The ceiling price of coronary stents was notified at Rs 7,260 (from the average MRP of Rs 45,100) for bare metal type and Rs 29,600 (from the average MRP of Rs 1.21 lakh) for drug-eluting ones. Similarly, the prices of knee implants was slashed by 69 per cent, while limiting trade margins to 16 per cent for distributors and stockists, and eight per cent for hospitals.

Since the health ministry notified the Medical Devices Rules, 2017 - which came into effect from January, 2018 - the market share of domestic stent makers has risen to 61 per cent (according to the NPPA). Besides, the government expects the price control of stents to result in annual savings of about Rs 4,450 crore for patients.

The side-effect

On the other hand, there was a 59 per cent fall in foreign direct investment (FDI) in the medical devices sector during the January-September 2017 period, as compared to the previous year. Multinational stent makers filed applications to withdraw their new-generation stents from the country, citing unviability due to the new pricing regime. The Department of Pharmaceuticals (DoP) had to invoke its powers under the Drug Price Control Order (DPCO) to restrict the companies from withdrawing their products.

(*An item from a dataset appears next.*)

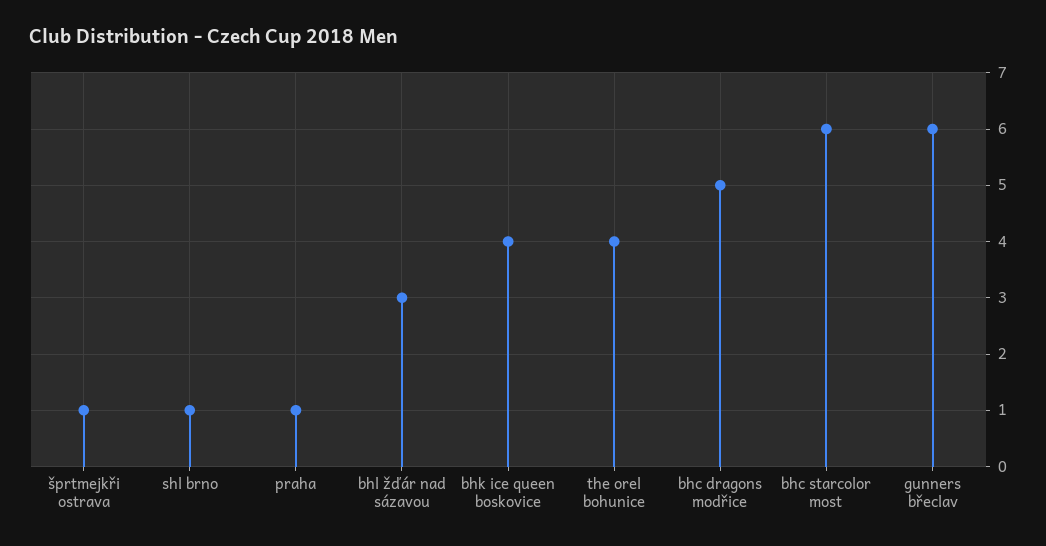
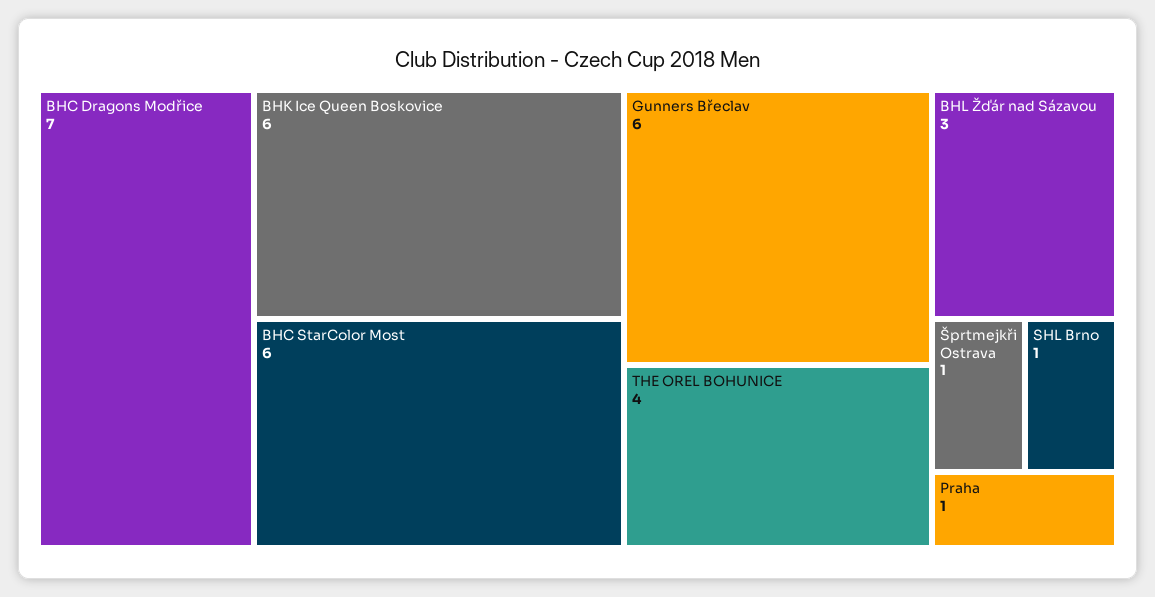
bhk ice queen boskovice: 4 -> 6
bhc dragons modřice: 5 -> 7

Over the last few months, there has been immense pressure on the Indian government from the multinational companies to review the price control. The price control measures, they argue, are hampering innovation and affecting future investment plans in India.

The prognosis

Recently, the Department of Pharmaceuticals issued the draft Medical Devices Preferential Market Access (PMA) Policy, leaving the industry further disappointed. To make healthcare truly affordable, there needs to be a consensus towards a more comprehensive regulatory framework.

The need of the hour is to reduce India’s dependence on imports for medical devices. There are talks of creation of a national medical devices authority to promote local manufacturing, furthering the ‘Make in India’ initiative.

The medical devices industry in India needs a long-term plan, a la the National Health Protection Scheme (NHPS) and the Pradhan Mantri Bharatiya Janaushadhi Pariyojana (PMBJP). Can India lower development costs and increase corporate competition? That’ll decide whether healthcare becomes affordable.